Exposure to ultra-white
In this newest era of the information age, data flies through wires and flows into homes and offices via the Internet with the greatest of ease. Any soul with a laptop and DSL can quickly spew unfiltered stories and opinion, and anyone can download it. Some of that information, however, is venomous. The toxic information is flowing unfettered and uncensored, and it can become dangerous in the wrong hands.
It seems everyone is jumping on the Internet, and that includes the knuckleheads in the white-power movement. The neo-Nazis in the National Alliance have a Web site that can be used to copy the hateful writing they put down on paper. Yes, even white supremacists can learn to pull the illogical info off the Web, make it into fliers and have it land on doorsteps—perhaps yours, if you live in certain Sacramento neighborhoods.
We wanted to find out more about this organization and exactly who was putting out racist, anti-Semitic slogans (see “My dinner with the white supremacists”).
But some in what we’ll call the anti-hate community, organizations like the Anti-Defamation League and others, worry that giving the racists media attention just gives them free publicity and could possibly boost enrollment.

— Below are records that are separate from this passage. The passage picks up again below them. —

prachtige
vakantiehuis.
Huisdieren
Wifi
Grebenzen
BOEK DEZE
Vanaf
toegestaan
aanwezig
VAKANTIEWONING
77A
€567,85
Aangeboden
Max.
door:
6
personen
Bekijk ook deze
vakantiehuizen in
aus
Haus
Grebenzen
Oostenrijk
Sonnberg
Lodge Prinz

So be it.
We feel it is dangerous to ignore the ranting of racists. And hey, they’re just ignorant. Readers are smart enough to know hate when they see it and be repulsed.
But awareness is key. In the past, organizations putting out this kind of literature have spurred on followers to crime, an example being the Williams brothers and the torching of synagogues in Sacramento. It’s just too important to hide our heads.
And then there’s that First Amendment right that allows them to spew the venom at will (and us to criticize). We encourage you to read the story about them and their beliefs and see it for what it is. In the end, it’s just suburban skinheads without much going on upstairs.